**What you have to do**
Could you edit the records from their start through the line containing "toggle in settings", swapping "Fetch and merge" for "Load and combine" and changing nothing else, and leave the pictures out of your answer?
• • • • • • •
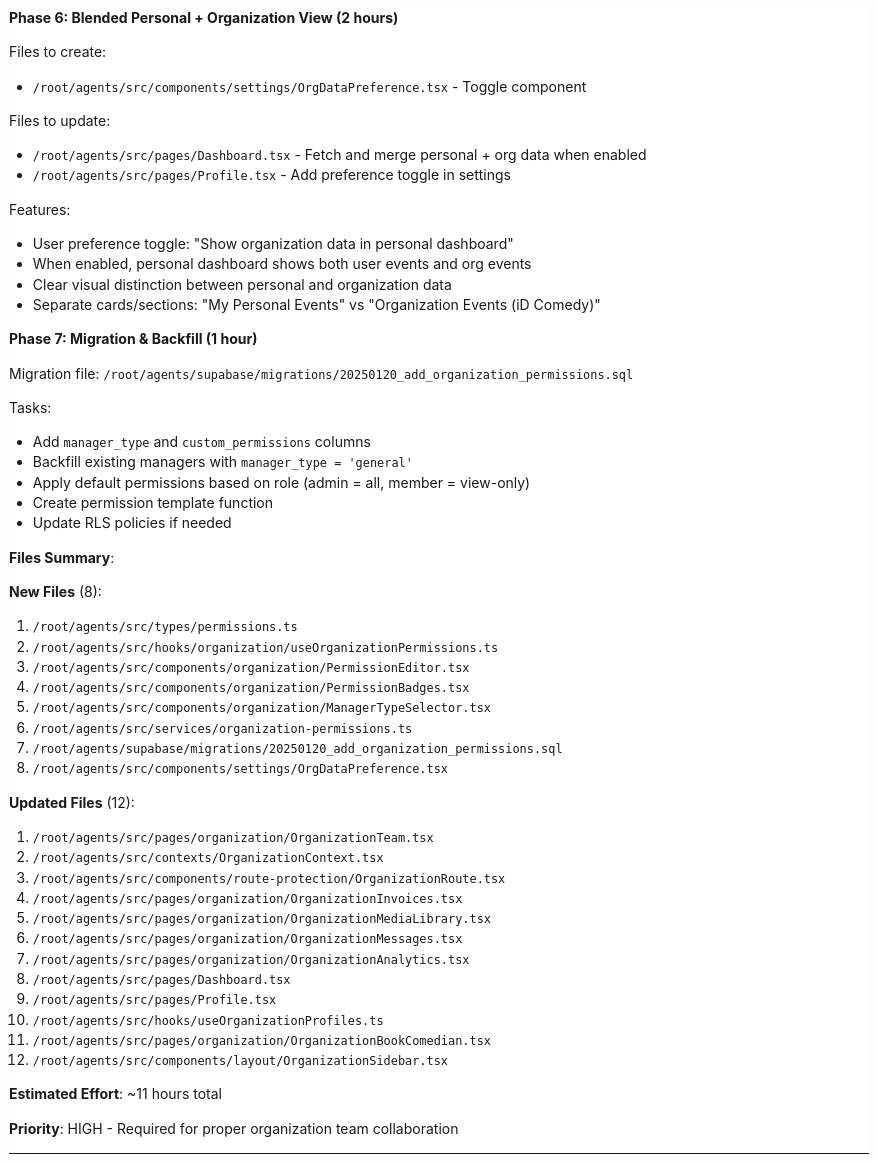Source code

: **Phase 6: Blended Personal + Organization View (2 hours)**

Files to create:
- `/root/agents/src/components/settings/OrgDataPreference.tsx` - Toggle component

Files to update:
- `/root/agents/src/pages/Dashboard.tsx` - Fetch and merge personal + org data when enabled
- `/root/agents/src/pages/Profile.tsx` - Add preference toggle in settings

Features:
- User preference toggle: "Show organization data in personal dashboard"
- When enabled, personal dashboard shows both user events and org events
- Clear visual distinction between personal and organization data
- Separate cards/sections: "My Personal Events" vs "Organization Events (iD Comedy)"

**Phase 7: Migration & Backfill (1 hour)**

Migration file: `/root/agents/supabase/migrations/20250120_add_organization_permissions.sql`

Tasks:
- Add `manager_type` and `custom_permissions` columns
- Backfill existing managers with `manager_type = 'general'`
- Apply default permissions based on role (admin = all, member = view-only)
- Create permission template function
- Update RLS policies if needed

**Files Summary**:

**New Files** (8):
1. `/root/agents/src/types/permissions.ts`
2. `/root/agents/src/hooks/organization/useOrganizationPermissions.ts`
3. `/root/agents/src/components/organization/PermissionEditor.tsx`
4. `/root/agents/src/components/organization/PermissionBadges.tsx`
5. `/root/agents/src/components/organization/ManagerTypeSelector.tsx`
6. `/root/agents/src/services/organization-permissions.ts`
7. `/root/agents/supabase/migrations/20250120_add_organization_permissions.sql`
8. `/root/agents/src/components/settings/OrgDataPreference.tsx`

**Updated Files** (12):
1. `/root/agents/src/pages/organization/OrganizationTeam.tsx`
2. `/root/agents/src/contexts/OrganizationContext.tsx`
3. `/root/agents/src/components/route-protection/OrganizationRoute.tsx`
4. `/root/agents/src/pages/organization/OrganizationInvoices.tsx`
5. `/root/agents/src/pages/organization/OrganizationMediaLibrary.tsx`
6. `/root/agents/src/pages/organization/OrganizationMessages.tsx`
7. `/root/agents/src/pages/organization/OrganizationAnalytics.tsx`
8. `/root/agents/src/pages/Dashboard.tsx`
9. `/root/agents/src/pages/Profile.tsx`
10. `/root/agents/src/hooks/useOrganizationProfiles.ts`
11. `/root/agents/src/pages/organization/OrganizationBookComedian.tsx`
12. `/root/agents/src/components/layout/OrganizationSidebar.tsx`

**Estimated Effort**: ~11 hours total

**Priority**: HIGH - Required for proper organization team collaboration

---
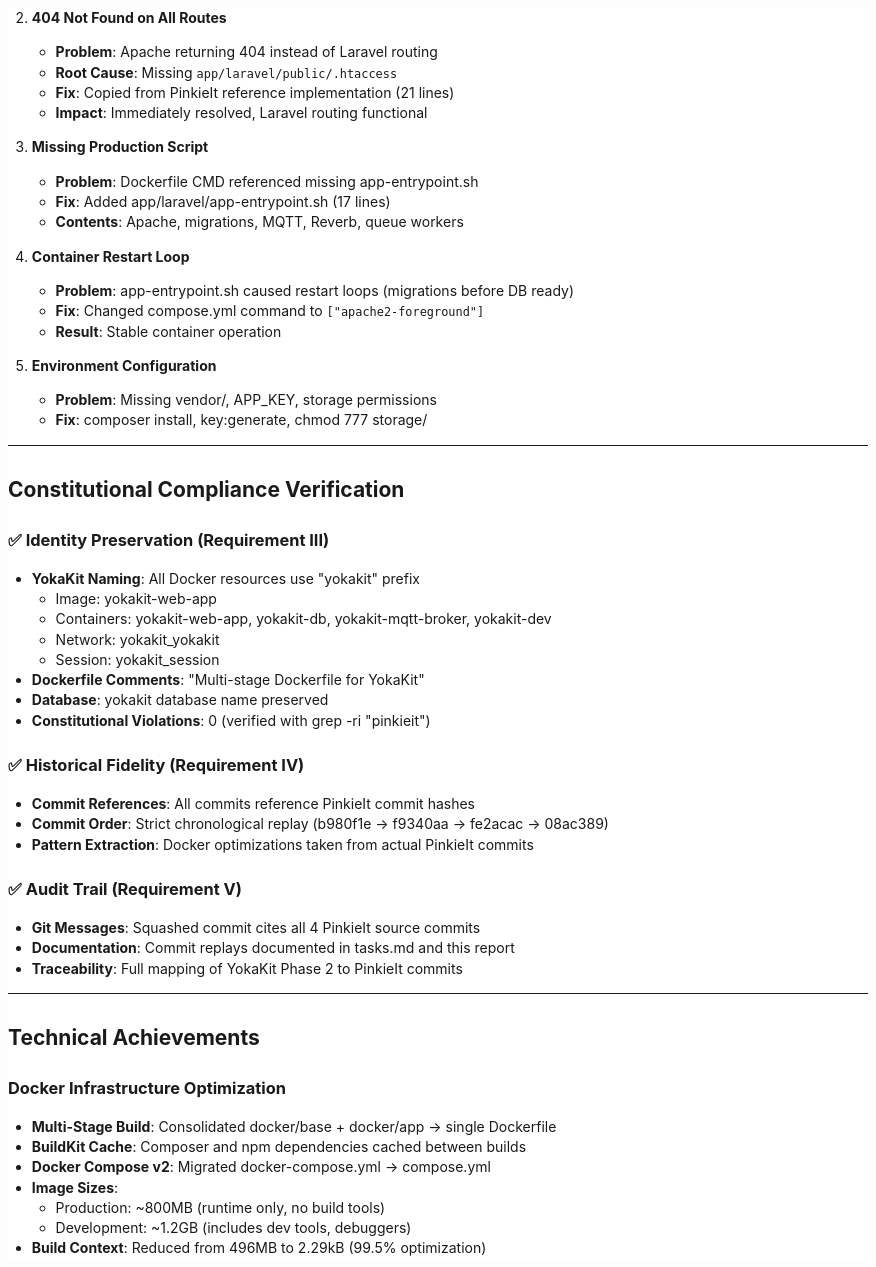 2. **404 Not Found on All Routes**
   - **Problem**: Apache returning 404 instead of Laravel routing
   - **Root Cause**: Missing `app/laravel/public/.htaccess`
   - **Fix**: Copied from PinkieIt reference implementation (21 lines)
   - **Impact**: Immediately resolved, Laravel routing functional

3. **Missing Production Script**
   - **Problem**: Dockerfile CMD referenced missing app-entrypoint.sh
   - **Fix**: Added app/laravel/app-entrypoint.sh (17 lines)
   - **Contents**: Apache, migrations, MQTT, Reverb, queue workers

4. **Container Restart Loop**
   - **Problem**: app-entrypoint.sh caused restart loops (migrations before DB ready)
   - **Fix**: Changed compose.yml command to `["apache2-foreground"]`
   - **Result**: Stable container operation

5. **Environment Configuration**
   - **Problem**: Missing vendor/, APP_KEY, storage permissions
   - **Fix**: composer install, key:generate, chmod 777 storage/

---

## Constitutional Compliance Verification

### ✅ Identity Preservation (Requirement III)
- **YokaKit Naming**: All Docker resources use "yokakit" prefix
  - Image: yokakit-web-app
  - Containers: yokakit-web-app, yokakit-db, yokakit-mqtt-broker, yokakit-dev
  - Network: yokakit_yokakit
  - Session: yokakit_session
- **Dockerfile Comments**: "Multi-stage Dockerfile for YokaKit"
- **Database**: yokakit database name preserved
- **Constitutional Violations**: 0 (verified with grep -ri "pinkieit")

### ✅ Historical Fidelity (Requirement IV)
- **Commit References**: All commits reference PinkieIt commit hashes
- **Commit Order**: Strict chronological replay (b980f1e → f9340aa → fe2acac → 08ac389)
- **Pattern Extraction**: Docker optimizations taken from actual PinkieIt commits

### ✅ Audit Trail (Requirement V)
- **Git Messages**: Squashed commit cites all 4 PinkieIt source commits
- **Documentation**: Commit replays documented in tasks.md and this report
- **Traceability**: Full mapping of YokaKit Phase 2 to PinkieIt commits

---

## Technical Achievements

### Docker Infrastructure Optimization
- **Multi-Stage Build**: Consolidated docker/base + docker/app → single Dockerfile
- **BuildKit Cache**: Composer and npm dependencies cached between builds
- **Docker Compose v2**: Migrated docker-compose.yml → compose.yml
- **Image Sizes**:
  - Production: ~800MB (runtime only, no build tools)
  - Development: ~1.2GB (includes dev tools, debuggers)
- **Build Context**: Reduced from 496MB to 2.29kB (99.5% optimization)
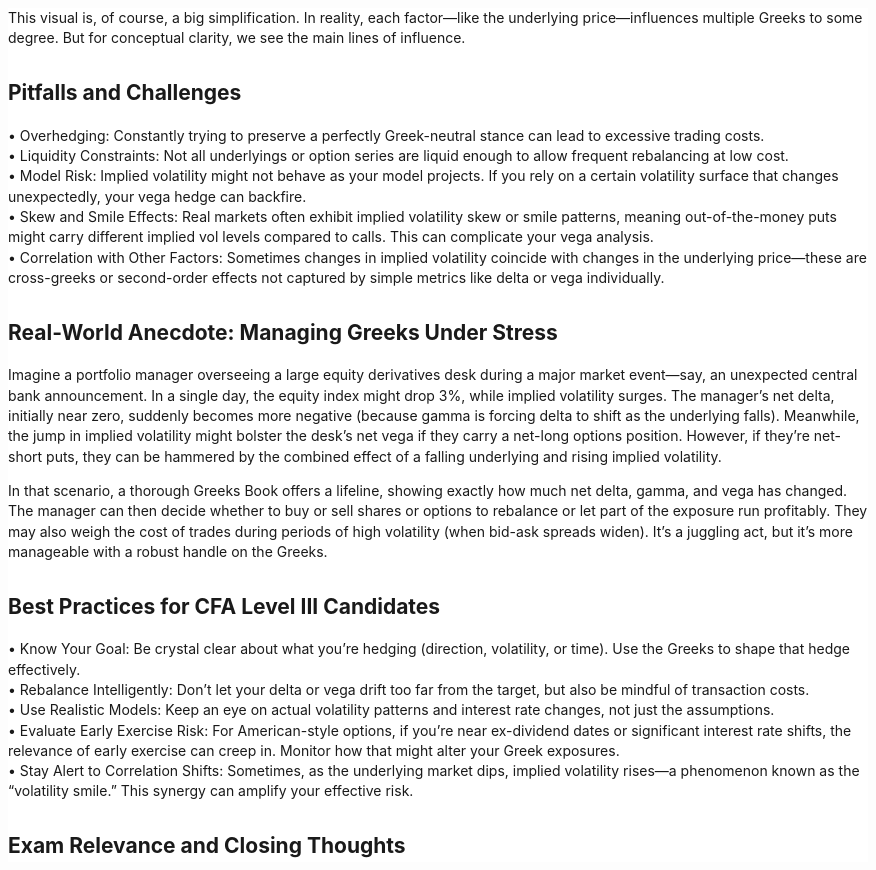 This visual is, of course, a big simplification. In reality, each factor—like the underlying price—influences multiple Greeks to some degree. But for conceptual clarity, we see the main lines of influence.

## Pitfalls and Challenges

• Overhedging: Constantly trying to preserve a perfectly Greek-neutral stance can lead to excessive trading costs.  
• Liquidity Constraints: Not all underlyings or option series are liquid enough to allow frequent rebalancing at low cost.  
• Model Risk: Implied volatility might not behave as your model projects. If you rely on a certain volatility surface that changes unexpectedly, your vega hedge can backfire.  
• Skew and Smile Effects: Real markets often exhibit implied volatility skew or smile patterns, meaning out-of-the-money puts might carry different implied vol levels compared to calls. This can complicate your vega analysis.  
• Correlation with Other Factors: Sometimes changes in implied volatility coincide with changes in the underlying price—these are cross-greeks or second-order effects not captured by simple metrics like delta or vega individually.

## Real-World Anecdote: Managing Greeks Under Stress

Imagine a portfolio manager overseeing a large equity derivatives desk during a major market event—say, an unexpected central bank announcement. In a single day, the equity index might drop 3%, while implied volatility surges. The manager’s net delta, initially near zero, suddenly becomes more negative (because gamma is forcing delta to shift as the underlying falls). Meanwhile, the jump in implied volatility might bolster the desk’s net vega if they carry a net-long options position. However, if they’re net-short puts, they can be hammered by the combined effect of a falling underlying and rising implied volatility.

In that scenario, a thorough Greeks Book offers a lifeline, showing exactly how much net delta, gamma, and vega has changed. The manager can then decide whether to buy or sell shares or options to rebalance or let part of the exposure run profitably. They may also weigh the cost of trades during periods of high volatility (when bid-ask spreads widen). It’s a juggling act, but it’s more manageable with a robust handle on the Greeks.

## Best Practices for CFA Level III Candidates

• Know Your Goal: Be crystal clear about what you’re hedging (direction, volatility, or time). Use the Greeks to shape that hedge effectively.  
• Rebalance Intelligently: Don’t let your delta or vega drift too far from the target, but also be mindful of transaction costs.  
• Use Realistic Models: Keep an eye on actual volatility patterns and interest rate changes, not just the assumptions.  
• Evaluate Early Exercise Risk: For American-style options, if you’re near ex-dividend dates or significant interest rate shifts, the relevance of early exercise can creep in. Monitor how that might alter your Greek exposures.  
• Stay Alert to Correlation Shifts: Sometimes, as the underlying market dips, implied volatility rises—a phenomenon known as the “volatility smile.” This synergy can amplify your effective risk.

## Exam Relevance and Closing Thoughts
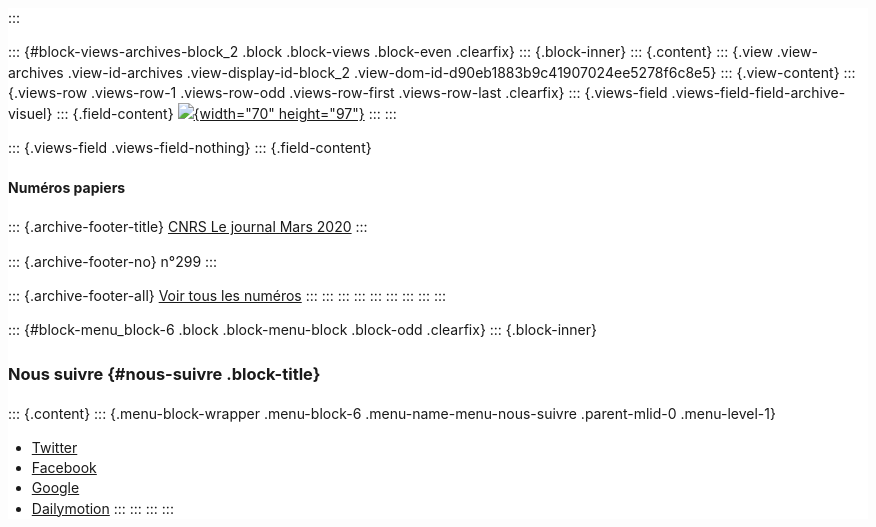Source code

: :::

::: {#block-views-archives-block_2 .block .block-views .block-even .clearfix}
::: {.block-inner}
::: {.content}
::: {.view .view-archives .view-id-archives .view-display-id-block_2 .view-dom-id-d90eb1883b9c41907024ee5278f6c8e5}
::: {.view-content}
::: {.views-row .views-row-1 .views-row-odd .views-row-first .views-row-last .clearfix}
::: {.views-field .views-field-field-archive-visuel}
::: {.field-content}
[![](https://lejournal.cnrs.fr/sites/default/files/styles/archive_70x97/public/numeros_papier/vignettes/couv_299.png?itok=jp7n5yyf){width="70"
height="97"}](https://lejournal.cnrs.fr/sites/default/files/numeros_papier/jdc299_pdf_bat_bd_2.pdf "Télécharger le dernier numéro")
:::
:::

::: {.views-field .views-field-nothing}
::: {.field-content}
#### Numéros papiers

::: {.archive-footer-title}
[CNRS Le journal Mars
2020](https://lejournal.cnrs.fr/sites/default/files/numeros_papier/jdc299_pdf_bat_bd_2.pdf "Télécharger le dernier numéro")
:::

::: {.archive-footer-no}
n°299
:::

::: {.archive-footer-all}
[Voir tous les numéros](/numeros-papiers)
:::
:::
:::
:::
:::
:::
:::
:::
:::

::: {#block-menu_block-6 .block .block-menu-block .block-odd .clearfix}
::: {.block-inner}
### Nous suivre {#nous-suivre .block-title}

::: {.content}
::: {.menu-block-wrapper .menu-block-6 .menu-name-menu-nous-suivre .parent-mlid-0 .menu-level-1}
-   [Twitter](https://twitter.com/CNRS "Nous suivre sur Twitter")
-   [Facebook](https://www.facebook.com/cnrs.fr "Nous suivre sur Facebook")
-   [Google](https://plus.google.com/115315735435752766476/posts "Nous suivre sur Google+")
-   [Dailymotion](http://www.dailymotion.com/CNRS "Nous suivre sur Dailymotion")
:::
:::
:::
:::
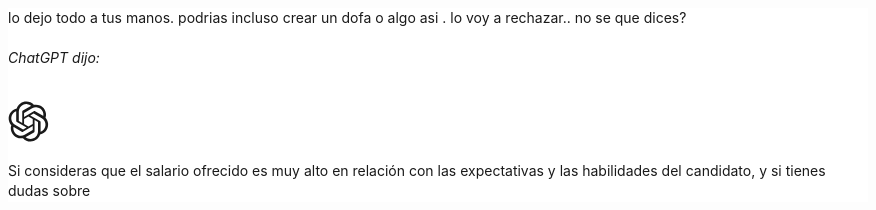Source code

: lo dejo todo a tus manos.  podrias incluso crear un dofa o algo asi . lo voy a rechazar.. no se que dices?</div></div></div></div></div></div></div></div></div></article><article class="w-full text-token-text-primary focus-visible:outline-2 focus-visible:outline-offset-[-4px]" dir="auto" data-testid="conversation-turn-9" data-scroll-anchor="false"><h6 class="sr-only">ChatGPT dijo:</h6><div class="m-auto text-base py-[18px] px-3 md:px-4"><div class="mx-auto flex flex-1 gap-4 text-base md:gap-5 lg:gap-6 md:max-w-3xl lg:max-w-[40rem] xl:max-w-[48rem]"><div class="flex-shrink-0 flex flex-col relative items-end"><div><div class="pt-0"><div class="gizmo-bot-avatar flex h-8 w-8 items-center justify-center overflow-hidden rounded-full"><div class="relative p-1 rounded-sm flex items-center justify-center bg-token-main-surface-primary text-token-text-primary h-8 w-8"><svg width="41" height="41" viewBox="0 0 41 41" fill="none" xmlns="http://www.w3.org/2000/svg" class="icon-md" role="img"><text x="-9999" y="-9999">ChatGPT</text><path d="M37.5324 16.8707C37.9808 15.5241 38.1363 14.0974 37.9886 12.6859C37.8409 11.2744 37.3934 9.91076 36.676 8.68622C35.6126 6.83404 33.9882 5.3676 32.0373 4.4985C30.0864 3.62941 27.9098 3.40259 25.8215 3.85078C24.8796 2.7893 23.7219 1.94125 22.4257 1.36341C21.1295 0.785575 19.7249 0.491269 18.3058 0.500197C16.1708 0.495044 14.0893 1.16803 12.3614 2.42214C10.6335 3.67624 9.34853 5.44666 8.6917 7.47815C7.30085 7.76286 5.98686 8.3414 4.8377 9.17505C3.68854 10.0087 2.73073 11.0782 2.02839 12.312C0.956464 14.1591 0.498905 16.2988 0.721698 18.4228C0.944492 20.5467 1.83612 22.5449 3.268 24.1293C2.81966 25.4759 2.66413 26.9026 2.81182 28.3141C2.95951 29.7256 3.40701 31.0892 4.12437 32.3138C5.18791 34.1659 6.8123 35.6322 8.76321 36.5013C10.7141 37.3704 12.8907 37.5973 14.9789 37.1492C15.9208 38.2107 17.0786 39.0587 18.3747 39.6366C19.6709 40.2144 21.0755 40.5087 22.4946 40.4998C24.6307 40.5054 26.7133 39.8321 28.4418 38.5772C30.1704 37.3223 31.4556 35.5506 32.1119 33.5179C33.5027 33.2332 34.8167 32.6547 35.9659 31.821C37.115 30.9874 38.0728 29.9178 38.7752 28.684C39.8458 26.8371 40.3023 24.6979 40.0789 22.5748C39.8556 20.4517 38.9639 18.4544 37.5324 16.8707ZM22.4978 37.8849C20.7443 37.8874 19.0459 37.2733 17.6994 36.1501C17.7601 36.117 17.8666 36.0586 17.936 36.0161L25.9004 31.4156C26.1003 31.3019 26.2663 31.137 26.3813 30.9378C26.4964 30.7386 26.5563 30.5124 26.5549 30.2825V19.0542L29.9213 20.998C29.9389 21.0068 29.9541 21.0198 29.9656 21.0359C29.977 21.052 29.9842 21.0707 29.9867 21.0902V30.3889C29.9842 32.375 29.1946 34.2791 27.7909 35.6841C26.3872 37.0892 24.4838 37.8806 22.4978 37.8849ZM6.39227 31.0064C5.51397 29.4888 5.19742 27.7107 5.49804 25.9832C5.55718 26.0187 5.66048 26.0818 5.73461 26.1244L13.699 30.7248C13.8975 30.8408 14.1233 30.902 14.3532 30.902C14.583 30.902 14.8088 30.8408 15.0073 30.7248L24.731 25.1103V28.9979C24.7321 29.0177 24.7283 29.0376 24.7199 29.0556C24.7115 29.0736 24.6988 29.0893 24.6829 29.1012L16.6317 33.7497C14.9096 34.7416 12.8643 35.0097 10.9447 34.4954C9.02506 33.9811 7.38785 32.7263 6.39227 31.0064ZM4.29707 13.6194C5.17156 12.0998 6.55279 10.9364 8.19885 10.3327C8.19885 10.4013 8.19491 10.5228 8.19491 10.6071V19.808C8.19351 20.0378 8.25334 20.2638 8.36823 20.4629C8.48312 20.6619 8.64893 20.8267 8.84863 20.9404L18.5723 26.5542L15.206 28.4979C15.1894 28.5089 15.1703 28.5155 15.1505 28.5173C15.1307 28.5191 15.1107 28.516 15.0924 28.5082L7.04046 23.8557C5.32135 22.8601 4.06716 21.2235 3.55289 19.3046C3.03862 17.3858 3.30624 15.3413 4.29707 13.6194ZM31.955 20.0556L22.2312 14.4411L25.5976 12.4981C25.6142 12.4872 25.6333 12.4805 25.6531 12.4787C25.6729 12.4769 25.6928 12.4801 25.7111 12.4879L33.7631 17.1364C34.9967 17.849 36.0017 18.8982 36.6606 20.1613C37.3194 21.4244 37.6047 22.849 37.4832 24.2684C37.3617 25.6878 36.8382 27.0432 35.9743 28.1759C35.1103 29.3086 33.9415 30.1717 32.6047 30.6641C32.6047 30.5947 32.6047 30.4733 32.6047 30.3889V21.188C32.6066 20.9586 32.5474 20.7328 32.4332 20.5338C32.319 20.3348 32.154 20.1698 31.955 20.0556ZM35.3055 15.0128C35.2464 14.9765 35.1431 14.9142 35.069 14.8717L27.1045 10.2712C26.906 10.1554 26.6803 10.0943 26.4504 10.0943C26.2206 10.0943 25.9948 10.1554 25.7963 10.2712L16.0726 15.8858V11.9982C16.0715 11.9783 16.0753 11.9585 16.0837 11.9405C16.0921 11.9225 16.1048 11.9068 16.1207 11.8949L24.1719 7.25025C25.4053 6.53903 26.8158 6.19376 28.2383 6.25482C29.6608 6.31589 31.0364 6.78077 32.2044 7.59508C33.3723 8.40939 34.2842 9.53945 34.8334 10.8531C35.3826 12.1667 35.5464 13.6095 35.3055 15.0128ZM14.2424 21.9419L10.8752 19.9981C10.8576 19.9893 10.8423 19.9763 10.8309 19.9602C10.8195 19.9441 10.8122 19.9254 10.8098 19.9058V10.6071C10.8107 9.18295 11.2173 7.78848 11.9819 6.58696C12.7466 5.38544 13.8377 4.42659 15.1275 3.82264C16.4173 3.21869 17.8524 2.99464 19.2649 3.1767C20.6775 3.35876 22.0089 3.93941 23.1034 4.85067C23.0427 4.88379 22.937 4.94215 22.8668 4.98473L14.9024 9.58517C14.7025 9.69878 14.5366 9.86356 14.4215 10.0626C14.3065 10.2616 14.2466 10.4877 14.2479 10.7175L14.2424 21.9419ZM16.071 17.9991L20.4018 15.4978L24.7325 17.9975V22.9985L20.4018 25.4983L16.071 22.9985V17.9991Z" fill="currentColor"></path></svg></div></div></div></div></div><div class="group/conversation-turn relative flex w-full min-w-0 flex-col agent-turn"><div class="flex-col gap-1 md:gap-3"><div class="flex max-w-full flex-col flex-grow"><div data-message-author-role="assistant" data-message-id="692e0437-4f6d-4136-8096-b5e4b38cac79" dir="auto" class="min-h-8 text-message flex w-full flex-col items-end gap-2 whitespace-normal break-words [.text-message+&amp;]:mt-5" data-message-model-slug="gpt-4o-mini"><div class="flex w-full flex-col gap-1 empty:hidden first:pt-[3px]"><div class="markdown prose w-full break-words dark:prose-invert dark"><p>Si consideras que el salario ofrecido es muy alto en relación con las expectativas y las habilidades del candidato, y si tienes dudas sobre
• • • • • • •
**Answer area**
Source code

: **Phase 6: Blended Personal + Organization View (2 hours)**

Files to create:
- `/root/agents/src/components/settings/OrgDataPreference.tsx` - Toggle component

Files to update:
- `/root/agents/src/pages/Dashboard.tsx` - Load and combine personal + org data when enabled
- `/root/agents/src/pages/Profile.tsx` - Add preference toggle in settings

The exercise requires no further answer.